Source data
+---+

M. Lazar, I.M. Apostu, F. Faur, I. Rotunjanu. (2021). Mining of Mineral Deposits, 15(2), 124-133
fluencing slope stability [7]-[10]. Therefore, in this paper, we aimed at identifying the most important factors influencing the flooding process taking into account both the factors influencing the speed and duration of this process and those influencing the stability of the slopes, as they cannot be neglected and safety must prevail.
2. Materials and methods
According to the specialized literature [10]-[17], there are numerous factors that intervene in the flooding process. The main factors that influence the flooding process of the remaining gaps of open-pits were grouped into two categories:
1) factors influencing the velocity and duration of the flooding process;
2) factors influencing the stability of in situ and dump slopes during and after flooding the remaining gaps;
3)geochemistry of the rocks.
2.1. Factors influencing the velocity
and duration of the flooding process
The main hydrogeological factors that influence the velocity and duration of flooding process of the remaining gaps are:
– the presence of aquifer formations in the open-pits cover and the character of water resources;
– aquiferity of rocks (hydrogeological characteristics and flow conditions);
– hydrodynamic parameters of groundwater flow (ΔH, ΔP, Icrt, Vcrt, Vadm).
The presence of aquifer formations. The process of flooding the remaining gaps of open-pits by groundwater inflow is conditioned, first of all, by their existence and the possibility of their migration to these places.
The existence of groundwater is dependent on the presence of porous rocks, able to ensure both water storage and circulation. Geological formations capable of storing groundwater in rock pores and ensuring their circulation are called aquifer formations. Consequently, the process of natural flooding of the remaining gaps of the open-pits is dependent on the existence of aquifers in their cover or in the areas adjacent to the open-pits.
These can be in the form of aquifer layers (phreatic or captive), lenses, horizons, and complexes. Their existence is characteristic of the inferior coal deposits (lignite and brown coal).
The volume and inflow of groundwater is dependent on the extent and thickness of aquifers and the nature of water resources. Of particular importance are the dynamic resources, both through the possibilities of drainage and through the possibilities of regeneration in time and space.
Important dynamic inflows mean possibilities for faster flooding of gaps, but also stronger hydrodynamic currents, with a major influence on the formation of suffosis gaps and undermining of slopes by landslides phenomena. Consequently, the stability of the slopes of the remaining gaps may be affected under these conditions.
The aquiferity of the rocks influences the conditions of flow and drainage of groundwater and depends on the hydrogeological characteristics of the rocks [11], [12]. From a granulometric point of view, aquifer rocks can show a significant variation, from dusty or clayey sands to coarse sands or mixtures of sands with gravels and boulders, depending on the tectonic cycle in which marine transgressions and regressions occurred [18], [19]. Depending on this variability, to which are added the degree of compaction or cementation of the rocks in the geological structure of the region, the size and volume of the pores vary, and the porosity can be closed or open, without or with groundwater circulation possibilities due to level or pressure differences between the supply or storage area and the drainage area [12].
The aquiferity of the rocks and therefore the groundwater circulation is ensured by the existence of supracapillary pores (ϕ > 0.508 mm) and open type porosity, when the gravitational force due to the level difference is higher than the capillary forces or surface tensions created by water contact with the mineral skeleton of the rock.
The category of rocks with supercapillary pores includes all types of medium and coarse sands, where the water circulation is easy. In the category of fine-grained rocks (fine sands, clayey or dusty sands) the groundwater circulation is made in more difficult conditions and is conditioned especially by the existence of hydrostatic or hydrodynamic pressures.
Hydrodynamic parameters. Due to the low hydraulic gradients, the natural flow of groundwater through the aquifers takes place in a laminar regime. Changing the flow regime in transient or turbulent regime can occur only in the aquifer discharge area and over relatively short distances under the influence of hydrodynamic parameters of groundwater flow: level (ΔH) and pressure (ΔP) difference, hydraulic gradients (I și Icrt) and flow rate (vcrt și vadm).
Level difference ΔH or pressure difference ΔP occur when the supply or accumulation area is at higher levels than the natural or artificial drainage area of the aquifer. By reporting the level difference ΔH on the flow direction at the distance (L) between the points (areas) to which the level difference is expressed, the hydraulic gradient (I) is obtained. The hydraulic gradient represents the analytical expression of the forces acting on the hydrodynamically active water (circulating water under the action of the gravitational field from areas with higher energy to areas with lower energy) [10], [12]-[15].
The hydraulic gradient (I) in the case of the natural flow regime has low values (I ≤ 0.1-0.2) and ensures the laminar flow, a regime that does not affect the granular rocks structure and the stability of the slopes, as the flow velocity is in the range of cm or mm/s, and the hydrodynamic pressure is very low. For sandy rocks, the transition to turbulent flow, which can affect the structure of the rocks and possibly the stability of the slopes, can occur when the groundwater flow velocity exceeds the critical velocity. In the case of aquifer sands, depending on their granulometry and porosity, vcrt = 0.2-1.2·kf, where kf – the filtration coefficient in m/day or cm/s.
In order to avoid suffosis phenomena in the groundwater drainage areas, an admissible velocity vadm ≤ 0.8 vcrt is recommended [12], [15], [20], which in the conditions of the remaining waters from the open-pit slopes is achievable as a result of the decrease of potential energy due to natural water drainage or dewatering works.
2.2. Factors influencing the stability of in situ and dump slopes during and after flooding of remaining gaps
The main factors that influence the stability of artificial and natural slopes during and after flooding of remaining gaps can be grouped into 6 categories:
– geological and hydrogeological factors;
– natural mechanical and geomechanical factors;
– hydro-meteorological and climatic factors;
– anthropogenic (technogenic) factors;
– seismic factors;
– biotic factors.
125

+---+

■ **Aim of the exercise**
What you return must match the data word for word.

■ **Task solution**
M. Lazar, I.M. Apostu, F. Faur, I. Rotunjanu. (2021). Mining of Mineral Deposits, 15(2), 124-133
fluencing slope stability [7]-[10]. Therefore, in this paper, we aimed at identifying the most important factors influencing the flooding process taking into account both the factors influencing the speed and duration of this process and those influencing the stability of the slopes, as they cannot be neglected and safety must prevail.
2. Materials and methods
According to the specialized literature [10]-[17], there are numerous factors that intervene in the flooding process. The main factors that influence the flooding process of the remaining gaps of open-pits were grouped into two categories:
1) factors influencing the velocity and duration of the flooding process;
2) factors influencing the stability of in situ and dump slopes during and after flooding the remaining gaps;
3)geochemistry of the rocks.
2.1. Factors influencing the velocity
and duration of the flooding process
The main hydrogeological factors that influence the velocity and duration of flooding process of the remaining gaps are:
– the presence of aquifer formations in the open-pits cover and the character of water resources;
– aquiferity of rocks (hydrogeological characteristics and flow conditions);
– hydrodynamic parameters of groundwater flow (ΔH, ΔP, Icrt, Vcrt, Vadm).
The presence of aquifer formations. The process of flooding the remaining gaps of open-pits by groundwater inflow is conditioned, first of all, by their existence and the possibility of their migration to these places.
The existence of groundwater is dependent on the presence of porous rocks, able to ensure both water storage and circulation. Geological formations capable of storing groundwater in rock pores and ensuring their circulation are called aquifer formations. Consequently, the process of natural flooding of the remaining gaps of the open-pits is dependent on the existence of aquifers in their cover or in the areas adjacent to the open-pits.
These can be in the form of aquifer layers (phreatic or captive), lenses, horizons, and complexes. Their existence is characteristic of the inferior coal deposits (lignite and brown coal).
The volume and inflow of groundwater is dependent on the extent and thickness of aquifers and the nature of water resources. Of particular importance are the dynamic resources, both through the possibilities of drainage and through the possibilities of regeneration in time and space.
Important dynamic inflows mean possibilities for faster flooding of gaps, but also stronger hydrodynamic currents, with a major influence on the formation of suffosis gaps and undermining of slopes by landslides phenomena. Consequently, the stability of the slopes of the remaining gaps may be affected under these conditions.
The aquiferity of the rocks influences the conditions of flow and drainage of groundwater and depends on the hydrogeological characteristics of the rocks [11], [12]. From a granulometric point of view, aquifer rocks can show a significant variation, from dusty or clayey sands to coarse sands or mixtures of sands with gravels and boulders, depending on the tectonic cycle in which marine transgressions and regressions occurred [18], [19]. Depending on this variability, to which are added the degree of compaction or cementation of the rocks in the geological structure of the region, the size and volume of the pores vary, and the porosity can be closed or open, without or with groundwater circulation possibilities due to level or pressure differences between the supply or storage area and the drainage area [12].
The aquiferity of the rocks and therefore the groundwater circulation is ensured by the existence of supracapillary pores (ϕ > 0.508 mm) and open type porosity, when the gravitational force due to the level difference is higher than the capillary forces or surface tensions created by water contact with the mineral skeleton of the rock.
The category of rocks with supercapillary pores includes all types of medium and coarse sands, where the water circulation is easy. In the category of fine-grained rocks (fine sands, clayey or dusty sands) the groundwater circulation is made in more difficult conditions and is conditioned especially by the existence of hydrostatic or hydrodynamic pressures.
Hydrodynamic parameters. Due to the low hydraulic gradients, the natural flow of groundwater through the aquifers takes place in a laminar regime. Changing the flow regime in transient or turbulent regime can occur only in the aquifer discharge area and over relatively short distances under the influence of hydrodynamic parameters of groundwater flow: level (ΔH) and pressure (ΔP) difference, hydraulic gradients (I și Icrt) and flow rate (vcrt și vadm).
Level difference ΔH or pressure difference ΔP occur when the supply or accumulation area is at higher levels than the natural or artificial drainage area of the aquifer. By reporting the level difference ΔH on the flow direction at the distance (L) between the points (areas) to which the level difference is expressed, the hydraulic gradient (I) is obtained. The hydraulic gradient represents the analytical expression of the forces acting on the hydrodynamically active water (circulating water under the action of the gravitational field from areas with higher energy to areas with lower energy) [10], [12]-[15].
The hydraulic gradient (I) in the case of the natural flow regime has low values (I ≤ 0.1-0.2) and ensures the laminar flow, a regime that does not affect the granular rocks structure and the stability of the slopes, as the flow velocity is in the range of cm or mm/s, and the hydrodynamic pressure is very low. For sandy rocks, the transition to turbulent flow, which can affect the structure of the rocks and possibly the stability of the slopes, can occur when the groundwater flow velocity exceeds the critical velocity. In the case of aquifer sands, depending on their granulometry and porosity, vcrt = 0.2-1.2·kf, where kf – the filtration coefficient in m/day or cm/s.
In order to avoid suffosis phenomena in the groundwater drainage areas, an admissible velocity vadm ≤ 0.8 vcrt is recommended [12], [15], [20], which in the conditions of the remaining waters from the open-pit slopes is achievable as a result of the decrease of potential energy due to natural water drainage or dewatering works.
2.2. Factors influencing the stability of in situ and dump slopes during and after flooding of remaining gaps
The main factors that influence the stability of artificial and natural slopes during and after flooding of remaining gaps can be grouped into 6 categories:
– geological and hydrogeological factors;
– natural mechanical and geomechanical factors;
– hydro-meteorological and climatic factors;
– anthropogenic (technogenic) factors;
– seismic factors;
– biotic factors.
125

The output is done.